[Data drawn from a collection]
/---

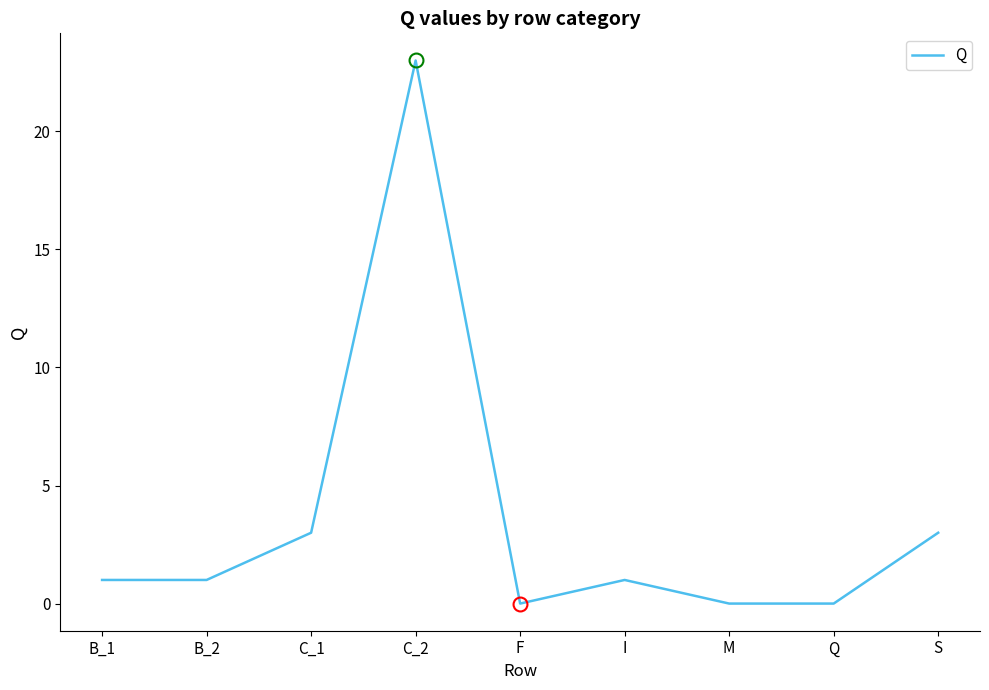

What position from the left is I?

6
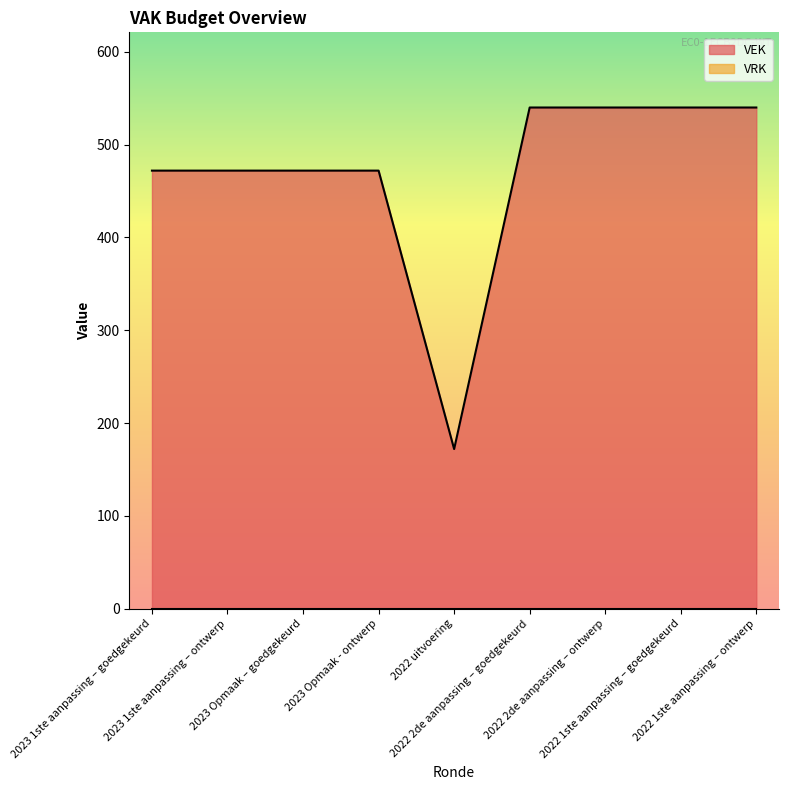

How many lines are shown in the chart?

2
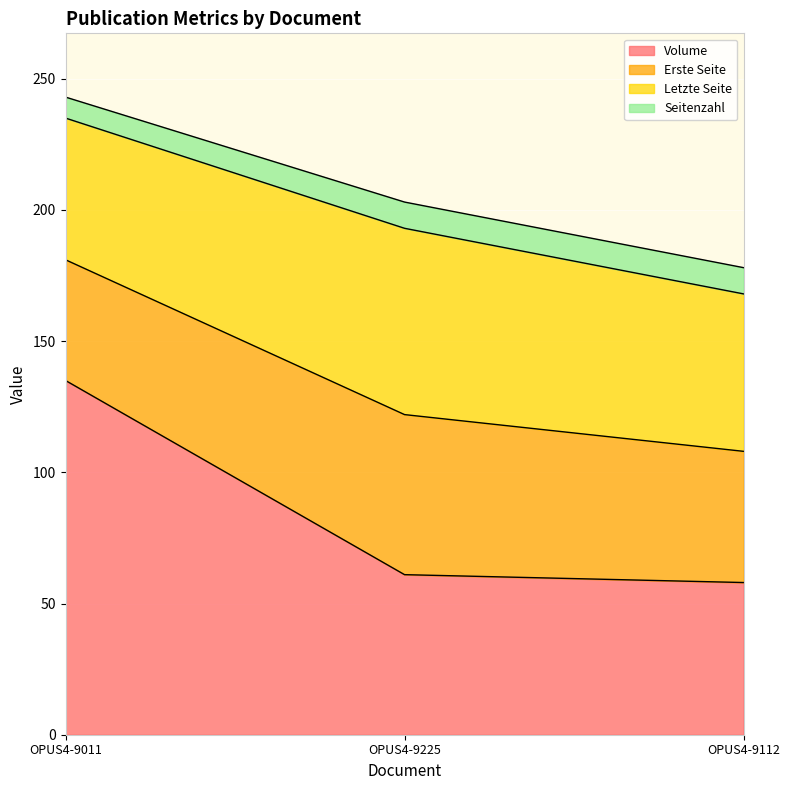

Is it true that Volume equals 58 at OPUS4-9112?

True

\---

__What you will do__. Transcribe all of the rows above verbatim, omitting the pictures from your output.

__Task answer__.
What position from the left is I?

6

How many lines are shown in the chart?

2

Is it true that Volume equals 58 at OPUS4-9112?

True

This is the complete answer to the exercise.